## Revision tracking records
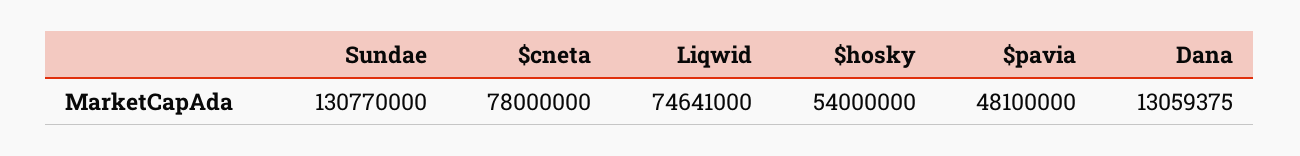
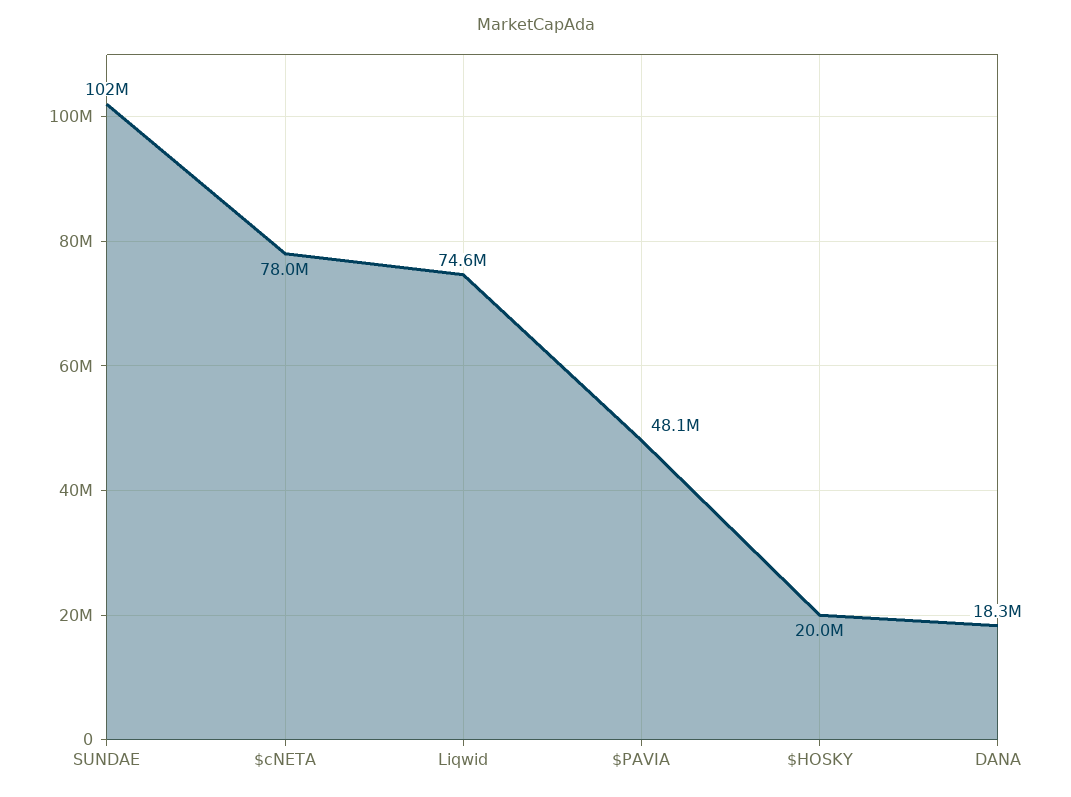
  {
-   "Sundae": 130770000,
+   "Sundae": 102000000,
    "$cneta": 78000000,
    "Liqwid": 74641000,
-   "$hosky": 54000000,
+   "$hosky": 20000000,
    "$pavia": 48100000,
-   "Dana": 13059375
+   "Dana": 18300000
  }

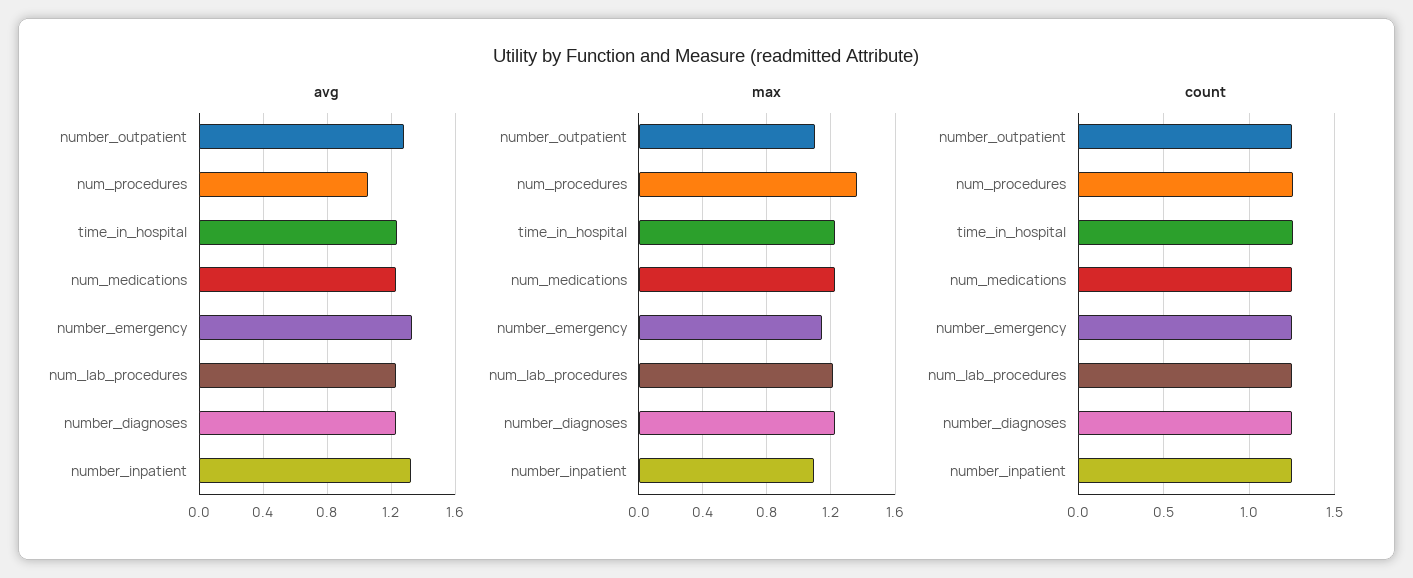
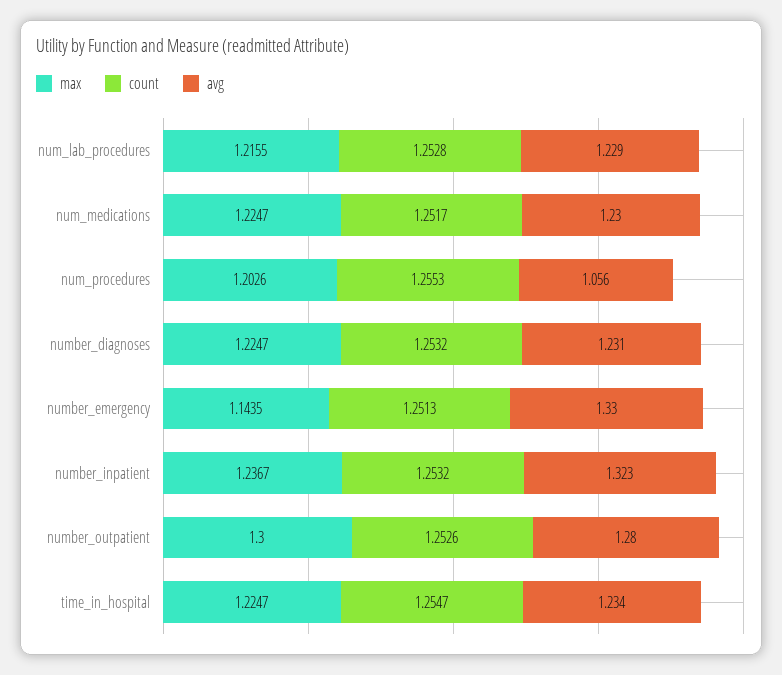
  {
    "avg": {
      "number_outpatient": 1.28,
      "num_procedures": 1.056,
      "time_in_hospital": 1.234,
      "num_medications": 1.23,
      "number_emergency": 1.33,
      "num_lab_procedures": 1.229,
      "number_diagnoses": 1.231,
      "number_inpatient": 1.323
    },
    "max": {
-     "number_outpatient": 1.1,
+     "number_outpatient": 1.3,
-     "num_procedures": 1.35,
+     "num_procedures": 1.2026,
      "time_in_hospital": 1.2247,
      "num_medications": 1.2247,
      "number_emergency": 1.1435,
      "num_lab_procedures": 1.2155,
      "number_diagnoses": 1.2247,
-     "number_inpatient": 1.1
+     "number_inpatient": 1.2367
    },
    "count": {
      "number_outpatient": 1.2526,
      "num_procedures": 1.2553,
      "time_in_hospital": 1.2547,
      "num_medications": 1.2517,
      "number_emergency": 1.2513,
      "num_lab_procedures": 1.2528,
      "number_diagnoses": 1.2532,
      "number_inpatient": 1.2532
    }
  }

## Exercise brief
Each line above should be set down exactly as written, with pictures excluded.

## Solution for this problem
  {
-   "Sundae": 130770000,
+   "Sundae": 102000000,
    "$cneta": 78000000,
    "Liqwid": 74641000,
-   "$hosky": 54000000,
+   "$hosky": 20000000,
    "$pavia": 48100000,
-   "Dana": 13059375
+   "Dana": 18300000
  }

  {
    "avg": {
      "number_outpatient": 1.28,
      "num_procedures": 1.056,
      "time_in_hospital": 1.234,
      "num_medications": 1.23,
      "number_emergency": 1.33,
      "num_lab_procedures": 1.229,
      "number_diagnoses": 1.231,
      "number_inpatient": 1.323
    },
    "max": {
-     "number_outpatient": 1.1,
+     "number_outpatient": 1.3,
-     "num_procedures": 1.35,
+     "num_procedures": 1.2026,
      "time_in_hospital": 1.2247,
      "num_medications": 1.2247,
      "number_emergency": 1.1435,
      "num_lab_procedures": 1.2155,
      "number_diagnoses": 1.2247,
-     "number_inpatient": 1.1
+     "number_inpatient": 1.2367
    },
    "count": {
      "number_outpatient": 1.2526,
      "num_procedures": 1.2553,
      "time_in_hospital": 1.2547,
      "num_medications": 1.2517,
      "number_emergency": 1.2513,
      "num_lab_procedures": 1.2528,
      "number_diagnoses": 1.2532,
      "number_inpatient": 1.2532
    }
  }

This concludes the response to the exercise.